Os desafios são inúmeros. São bastante sérios e, por vezes, podem inviabilizar a própria cobertura. Uma das principais dificuldades é o próprio custo dos deslocamentos hoje, na Amazônia, que demandam um alto investimento em recurso financeiro. As passagens aéreas de Rio, São Paulo e Brasília para Manaus e Belém são caríssimas. Os deslocamentos internos são caríssimos. O combustível é caro, diesel, aluguel de barco. Isso de fato é um complicador muito sério que, ao longo do tempo, piorou. Me recordo que há 20 anos, 25 anos, não era tão cara assim como está hoje em dia.
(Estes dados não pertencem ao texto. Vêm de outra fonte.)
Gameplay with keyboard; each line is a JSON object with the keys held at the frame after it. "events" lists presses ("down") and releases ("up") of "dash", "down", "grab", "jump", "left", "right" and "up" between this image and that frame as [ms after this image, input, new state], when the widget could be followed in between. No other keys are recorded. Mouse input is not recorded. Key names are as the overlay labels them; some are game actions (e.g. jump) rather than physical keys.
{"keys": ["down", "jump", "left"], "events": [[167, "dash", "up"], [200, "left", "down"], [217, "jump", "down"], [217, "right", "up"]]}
Mas quem dera as dificuldades dos jornalistas na Amazônia se limitassem a custos logísticos e tempo de deslocamento. Nos últimos anos, os profissionais que trabalham nessa cobertura têm notado um obstáculo mais perturbador.
O segundo complicador é a própria situação do crime organizado da Amazônia hoje, a vinculação com os chamados narco-garimpos. A dificuldade de exercer um jornalismo livre na Amazônia está vinculada às questões de segurança pública e também ao clima político mantido e turbinado pela extrema direita no país. Um clima de hostilidade para com o trabalho da imprensa na região.
Levando em conta os 35 anos de trabalho na região amazônica, Rubens pode se considerar um jornalista de sorte. Ele diz que os casos de violência e ameaça contra ele foram pontuais ao longo da carreira, e nem sempre ligados à cobertura socioambiental que realizava.
Mas há não muito tempo, Rubens Valente passou por um episódio que exemplifica a tensão alimentada pela extrema direita contra a imprensa na região.
Acho que vivi poucos momentos de tensão. Quero citar que os últimos ocorreram no no último ano e meio. Por exemplo, eu fui cobrir um protesto na cidade de Sinop, Mato Grosso, feito pela extrema direita que havia bloqueado uma BR, e fui expulso do sob ameaças. Eu gravei isso no telefone celular.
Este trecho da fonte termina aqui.